■ **Excerpted text**
┌──

Some years later Jean-Marie and I were still corresponding. Now I had a special request for him. I was trying to figure out what was the most faithful way forward for me as a gay man. The Mormon emphasis on marriage as the only path had become a terrible burden to me. On the other hand, I found myself strangely comforted by the high valuation of celibacy in Roman Catholicism. I wrote Jean-Marie to ask if I might come to pay him a visit, this time with him in the role of missionary and me as humble investigator!
Jean-Marie had received permission from his superiors to allow me to stay with them on condition that I would accept to live under the rules of the order while I stayed there. I gladly agreed! I wanted nothing less! I spent eight weeks or so with him at a monastery of the Order of St. John (near Le Creusot, France), praying, studying the scriptures, and working with the monks. I and the monks had been granted one exception to the rules of the order. Normally, silence would have been the rule. But I was allowed to ask anyone any question I wanted, and the monks were allowed to answer my questions the best they could.

└──

■ **Extracted entries**

┌──

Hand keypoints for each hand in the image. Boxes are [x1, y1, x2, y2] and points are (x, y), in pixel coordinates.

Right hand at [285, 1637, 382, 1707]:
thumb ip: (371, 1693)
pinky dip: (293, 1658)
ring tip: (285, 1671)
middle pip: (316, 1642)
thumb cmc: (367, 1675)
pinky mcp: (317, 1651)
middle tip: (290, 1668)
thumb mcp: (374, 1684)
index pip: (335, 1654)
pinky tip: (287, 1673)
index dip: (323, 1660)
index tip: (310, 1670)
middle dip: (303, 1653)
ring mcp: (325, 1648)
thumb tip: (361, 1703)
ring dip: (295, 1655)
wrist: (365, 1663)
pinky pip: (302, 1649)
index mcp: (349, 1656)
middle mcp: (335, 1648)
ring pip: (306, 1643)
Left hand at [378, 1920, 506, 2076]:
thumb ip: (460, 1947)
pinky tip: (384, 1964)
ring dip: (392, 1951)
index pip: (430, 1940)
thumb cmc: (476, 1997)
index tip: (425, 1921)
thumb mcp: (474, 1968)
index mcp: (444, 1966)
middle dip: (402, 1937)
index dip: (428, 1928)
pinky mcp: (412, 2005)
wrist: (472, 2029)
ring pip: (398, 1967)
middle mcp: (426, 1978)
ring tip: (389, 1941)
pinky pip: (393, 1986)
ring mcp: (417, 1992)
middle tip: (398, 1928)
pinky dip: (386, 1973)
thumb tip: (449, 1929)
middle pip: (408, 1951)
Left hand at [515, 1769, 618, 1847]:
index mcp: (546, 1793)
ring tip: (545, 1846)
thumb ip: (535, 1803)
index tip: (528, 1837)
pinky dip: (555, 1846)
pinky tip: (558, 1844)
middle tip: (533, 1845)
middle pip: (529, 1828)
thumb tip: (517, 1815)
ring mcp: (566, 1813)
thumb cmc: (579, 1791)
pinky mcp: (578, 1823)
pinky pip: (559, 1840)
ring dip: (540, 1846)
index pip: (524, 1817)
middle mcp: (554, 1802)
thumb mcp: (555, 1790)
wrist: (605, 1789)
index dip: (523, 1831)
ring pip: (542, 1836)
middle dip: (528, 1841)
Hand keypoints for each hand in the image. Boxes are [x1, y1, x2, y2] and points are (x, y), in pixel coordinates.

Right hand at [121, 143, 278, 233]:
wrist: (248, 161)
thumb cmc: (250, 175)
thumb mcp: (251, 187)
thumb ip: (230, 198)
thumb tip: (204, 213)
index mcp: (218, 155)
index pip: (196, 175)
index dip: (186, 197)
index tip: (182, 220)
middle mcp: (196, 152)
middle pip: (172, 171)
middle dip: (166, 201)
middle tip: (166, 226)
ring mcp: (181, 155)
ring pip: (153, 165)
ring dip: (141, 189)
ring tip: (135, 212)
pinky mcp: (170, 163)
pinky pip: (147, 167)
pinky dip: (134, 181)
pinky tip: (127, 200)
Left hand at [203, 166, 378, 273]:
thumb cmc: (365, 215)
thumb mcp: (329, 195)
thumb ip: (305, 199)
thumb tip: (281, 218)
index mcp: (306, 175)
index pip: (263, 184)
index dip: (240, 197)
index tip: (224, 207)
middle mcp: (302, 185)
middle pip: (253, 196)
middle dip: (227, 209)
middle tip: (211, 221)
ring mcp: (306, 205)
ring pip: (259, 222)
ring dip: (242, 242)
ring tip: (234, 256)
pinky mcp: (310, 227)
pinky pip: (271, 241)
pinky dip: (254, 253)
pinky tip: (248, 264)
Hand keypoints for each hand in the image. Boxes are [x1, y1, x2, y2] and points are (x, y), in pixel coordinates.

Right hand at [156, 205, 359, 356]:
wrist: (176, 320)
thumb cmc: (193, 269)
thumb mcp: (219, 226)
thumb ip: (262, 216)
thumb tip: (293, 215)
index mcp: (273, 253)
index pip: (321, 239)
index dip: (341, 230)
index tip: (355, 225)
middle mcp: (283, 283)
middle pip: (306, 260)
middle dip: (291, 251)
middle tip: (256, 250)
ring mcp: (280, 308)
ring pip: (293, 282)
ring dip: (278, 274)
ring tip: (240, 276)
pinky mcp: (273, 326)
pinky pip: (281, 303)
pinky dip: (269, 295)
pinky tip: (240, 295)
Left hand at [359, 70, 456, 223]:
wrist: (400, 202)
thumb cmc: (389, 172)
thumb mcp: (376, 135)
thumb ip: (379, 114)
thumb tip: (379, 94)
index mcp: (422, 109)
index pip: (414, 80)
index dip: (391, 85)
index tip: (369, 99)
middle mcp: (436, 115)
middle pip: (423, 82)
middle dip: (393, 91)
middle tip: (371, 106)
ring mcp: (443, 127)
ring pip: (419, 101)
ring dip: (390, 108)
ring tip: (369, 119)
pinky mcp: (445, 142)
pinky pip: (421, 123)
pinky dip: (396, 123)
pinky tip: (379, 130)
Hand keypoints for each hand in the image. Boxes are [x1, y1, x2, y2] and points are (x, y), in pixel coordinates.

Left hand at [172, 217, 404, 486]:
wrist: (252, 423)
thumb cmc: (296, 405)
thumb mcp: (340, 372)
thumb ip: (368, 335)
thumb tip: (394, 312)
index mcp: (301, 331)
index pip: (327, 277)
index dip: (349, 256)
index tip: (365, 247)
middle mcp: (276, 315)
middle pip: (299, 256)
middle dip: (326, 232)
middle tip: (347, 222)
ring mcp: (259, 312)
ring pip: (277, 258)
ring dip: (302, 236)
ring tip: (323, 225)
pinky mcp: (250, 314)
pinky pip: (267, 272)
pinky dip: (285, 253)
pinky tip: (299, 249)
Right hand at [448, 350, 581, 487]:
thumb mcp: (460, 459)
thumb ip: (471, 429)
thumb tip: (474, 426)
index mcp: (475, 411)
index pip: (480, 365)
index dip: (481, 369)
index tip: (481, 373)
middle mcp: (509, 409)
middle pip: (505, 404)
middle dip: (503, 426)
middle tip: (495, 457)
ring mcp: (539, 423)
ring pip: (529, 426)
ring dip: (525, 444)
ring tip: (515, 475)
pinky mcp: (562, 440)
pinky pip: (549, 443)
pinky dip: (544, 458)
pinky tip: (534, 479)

└──

■ **Task 1**
Swap "celibacy" for "chastity" in the account of the monastery stay, and write out the text from "Some years later" up to and including "as humble investigator!".
■ **Task 2**
According to the account of the monastery stay, what rule were the monks and the writer allowed to set aside?

■ **Output 1**
Some years later Jean-Marie and I were still corresponding. Now I had a special request for him. I was trying to figure out what was the most faithful way forward for me as a gay man. The Mormon emphasis on marriage as the only path had become a terrible burden to me. On the other hand, I found myself strangely comforted by the high valuation of chastity in Roman Catholicism. I wrote Jean-Marie to ask if I might come to pay him a visit, this time with him in the role of missionary and me as humble investigator!

■ **Output 2**
The rule of silence: the writer could ask anyone any question, and the monks could answer.